At this very moment a vast world exists that’s free of the coronavirus, where people can mingle without masks and watch the pandemic unfold
JOHANNESBURG
AP
That world is Antarctica, the only continent without COVID-19. Now, as nearly 1,000 scientists and others who wintered over on the ice are seeing the sun for the first time in weeks or months, a global effort wants to make sure incoming colleagues don’t bring the virus with them.
From the UK’s Rothera Research Station off the Antarctic peninsula that curls toward the tip of South America, field guide Rob Taylor described what it’s like in “our safe little bubble.”
In pre-coronavirus days, long-term isolation, self-reliance and psychological strain were the norm for Antarctic teams while the rest of the world saw their life as fascinatingly extreme.
“In general, the freedoms afforded to us are more extensive than those in the UK at the height of lockdown,” said Taylor, who arrived in October and has missed the pandemic entirely. “We can ski, socialize normally, run, use the gym, all within reason.”
Like teams across Antarctica, including at the South Pole, Taylor and his 26 colleagues must be proficient in all sorts of tasks in a remote, communal environment with little room for error. They take turns cooking, make weather observations and “do a lot of sewing,” he said.
Good internet connections mean they’ve watched closely as the pandemic circled the rest of the planet.
At New Zealand’s Scott Base, rounds of mini-golf and a filmmaking competition with other Antarctic bases have been highlights of the Southern Hemisphere’s winter, which ended for the Scott team when they spotted the sun last Friday. It had been away since April.
“I think there’s a little bit of dissociation,” Rory O’Connor, a doctor and the team’s winter leader, said of watching the pandemic from afar. “You acknowledge it cerebrally, but I don’t think we have fully factored in the emotional turmoil it must be causing.”
O’Connor said they will be able to test for the virus once colleagues start arriving as soon as Monday, weeks late because a huge storm dumped 20-feet (6-meter) snowdrifts. Any virus case will spark a “red response level,” he said, with activities stripped down to providing heating, water, power and food.
While COVID-19 has rattled some diplomatic ties, the 30 countries that make up the Council of Managers of National Antarctic Programs teamed up early to keep the virus out. Officials cited unique teamwork among the United States, China, Russia and others.
As a frightened world was locking down in March, the Antarctic programs agreed the pandemic could become a major disaster. With the world’s strongest winds and coldest temperatures, the continent roughly the size of the United States and Mexico is already dangerous for workers at 40 year-round bases.

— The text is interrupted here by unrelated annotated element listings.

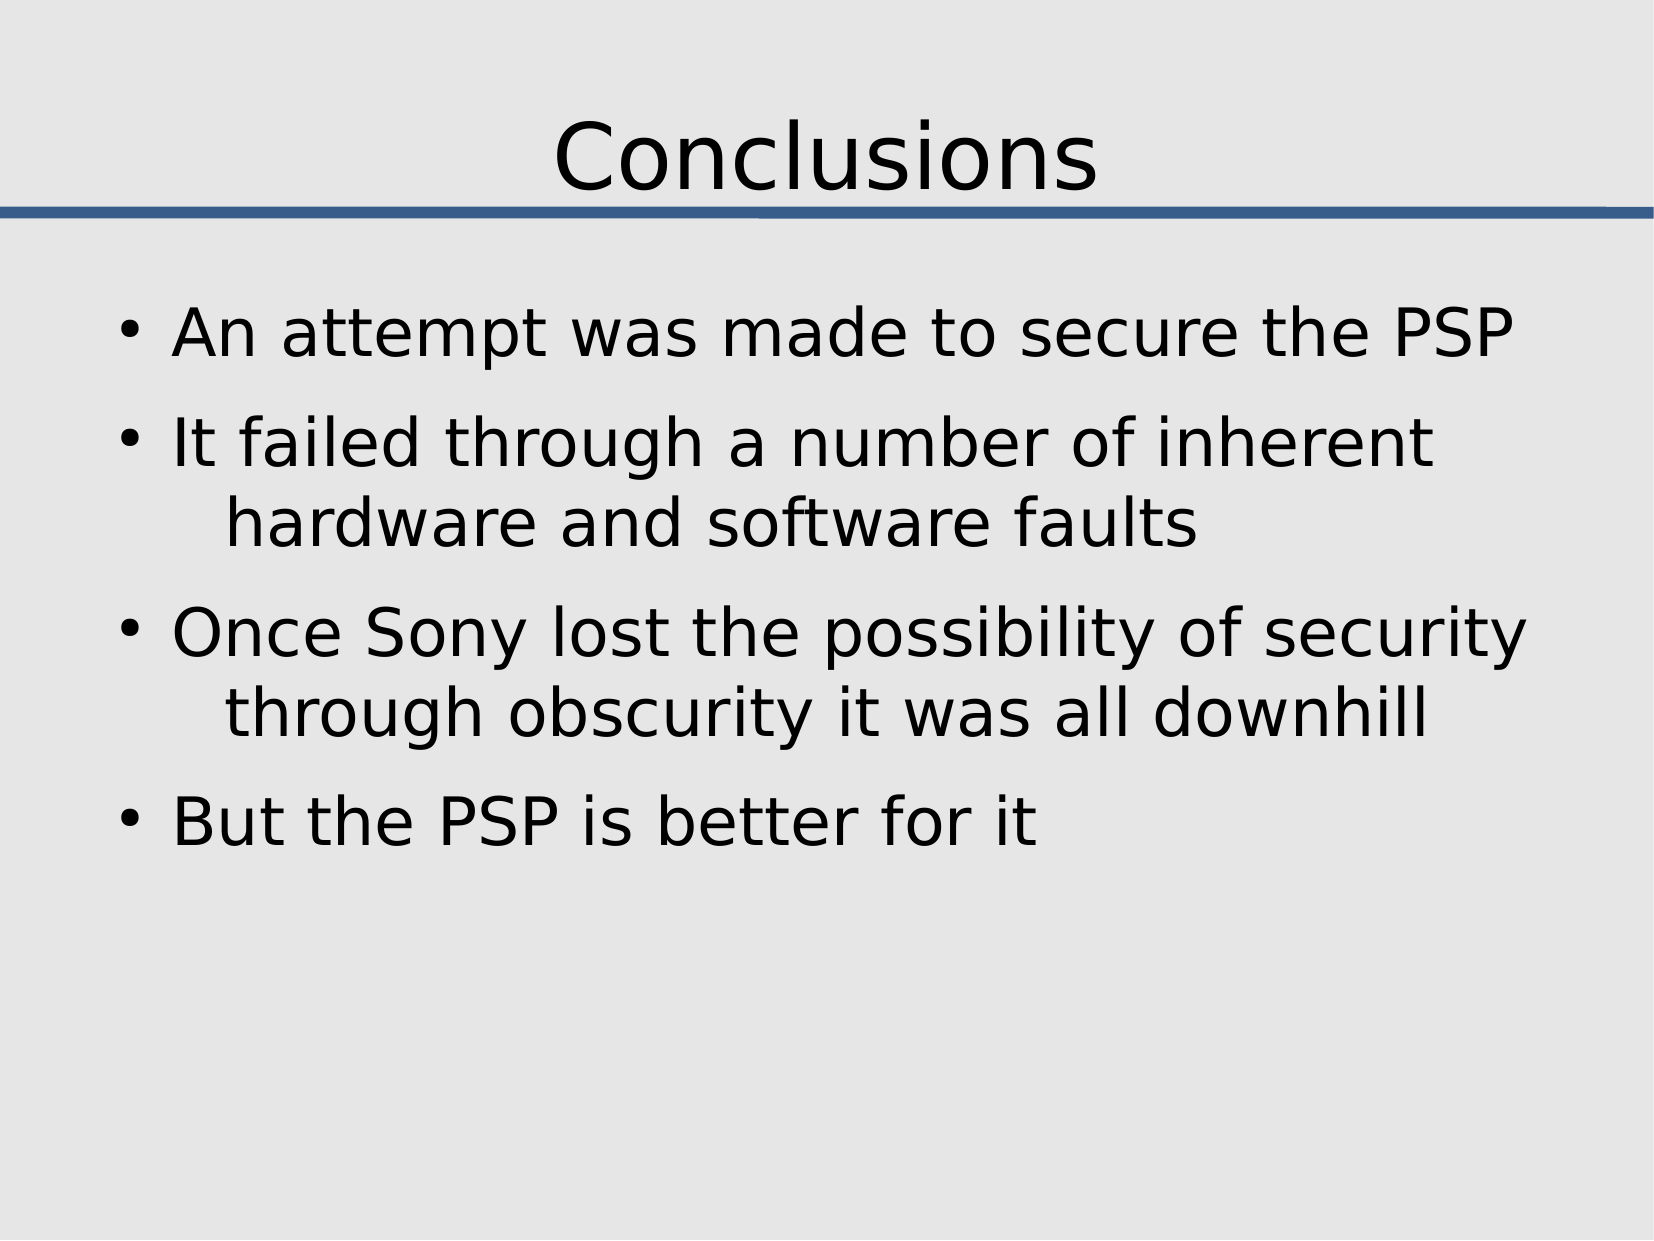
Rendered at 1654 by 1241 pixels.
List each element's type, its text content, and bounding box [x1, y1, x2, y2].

title Conclusions [82, 56, 1571, 250]
list An attempt was made to secure the PSP It failed through a number of inherent hardware and software faults Once Sony lost the possibility of security through obscurity it was all downhill But the PSP is better for it [82, 290, 1571, 1094]
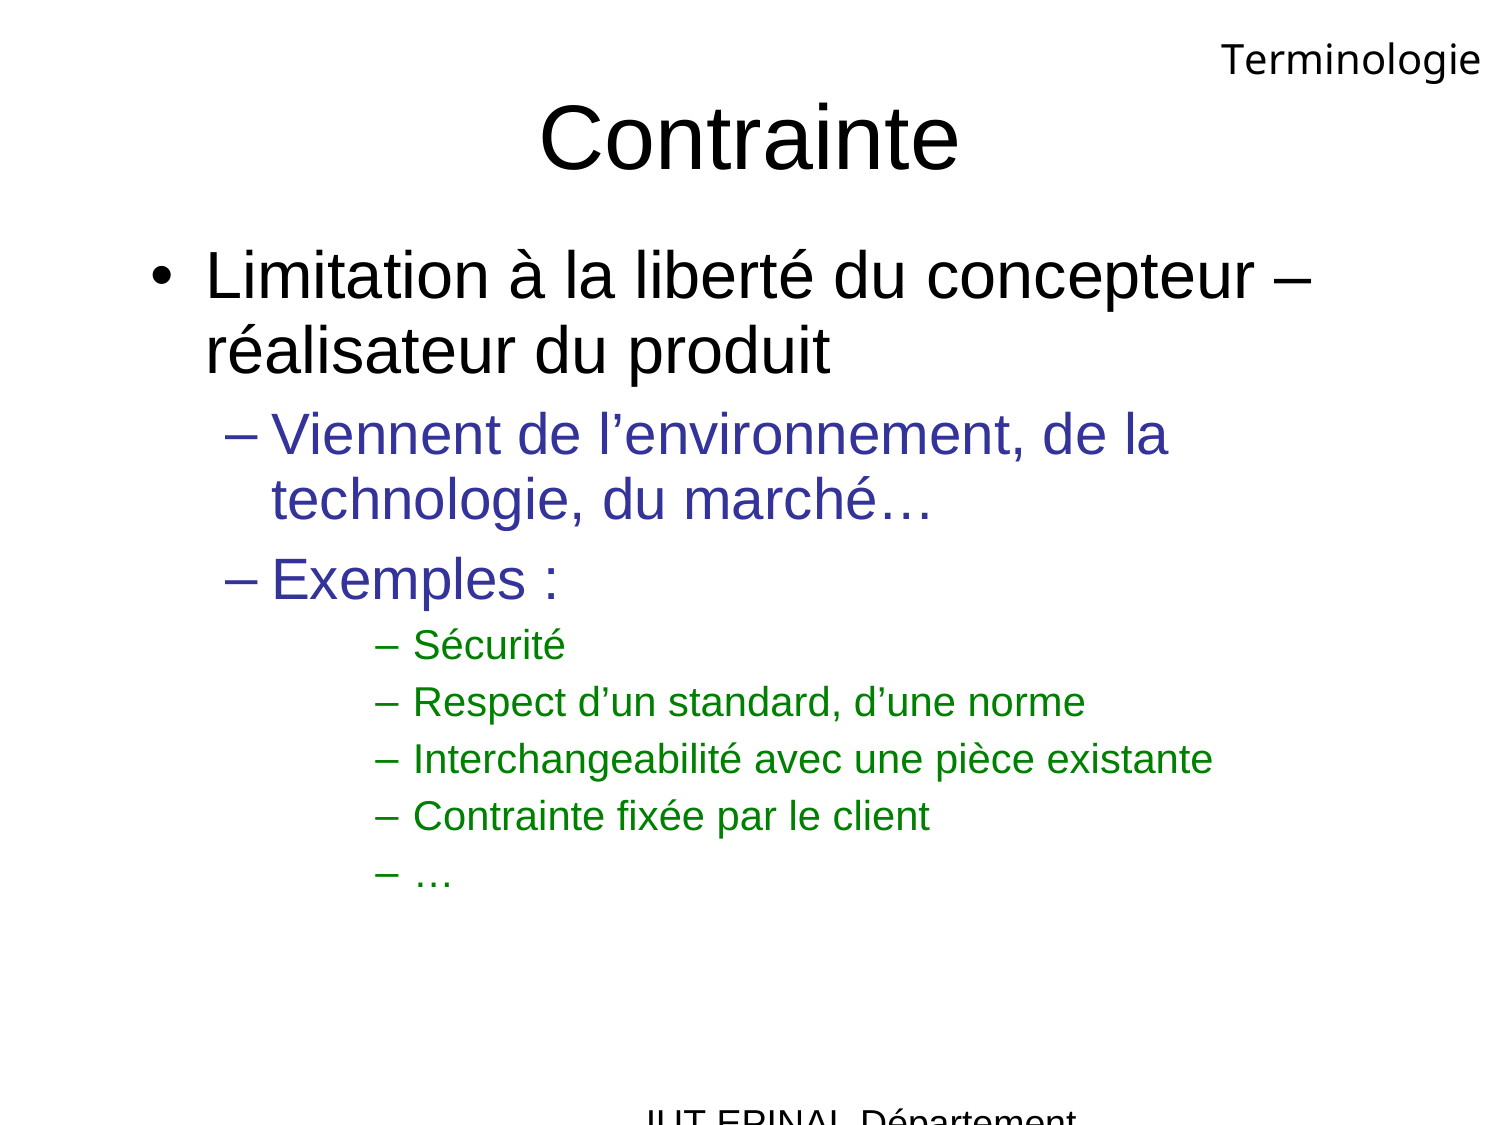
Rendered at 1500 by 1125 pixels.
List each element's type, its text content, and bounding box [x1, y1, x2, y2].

text_box Terminologie [1206, 24, 1498, 91]
title Contrainte [75, 45, 1426, 233]
list Limitation à la liberté du concepteur – réalisateur du produit Viennent de l’environnement, de la technologie, du marché… Exemples : Sécurité Respect d’un standard, d’une norme Interchangeabilité avec une pièce existante Contrainte fixée par le client … [135, 231, 1411, 1026]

“A highly infectious novel virus with significant mortality and morbidity in the extreme and austere environment of Antarctica with limited sophistication of medical care and public health responses is High Risk with potential catastrophic consequences,” according to a COMNAP document seen by The Associated Press.
No more contact with tourists, COMNAP warned. “No cruise ships should be disembarking.” And for Antarctic teams located near each other, “mutual visits and social events between stations/facilities should be ceased.” Everyone is sending fewer people to the ice for the summer, COMNAP executive secretary Michelle Finnemore said.
In the gateway city of Christchurch, New Zealand, Operation Deep Freeze is preparing to airlift some 120 people to the largest US station, McMurdo. To limit contact between Antarctic workers and flight crew, the plane contains a separate toilet mounted on a pallet.
Like other countries, New Zealand will prioritize long-term data sets, some begun in the 1950s, which measure climate, ozone levels, seismic activity and more, said Sarah Williamson, chief executive of Antarctica New Zealand. It’s sending 100 people to the ice instead of 350, she said.
Some programs are deferring Antarctic operations to next year or even 2022, said Nish Devanunthan, South Africa’s director of Antarctic support.
Precautions extend to the gateway cities — Cape Town, Christchurch, Hobart in Australia, Punta Arenas in Chile and Ushuaia in Argentina. Each has quarantine and testing protocols for workers boarding planes or ships heading south.
Antarctica always has its challenges, Devanunthan said, but when it comes to COVID-19 and the international community as a whole, “I would say this is on the top of the list.”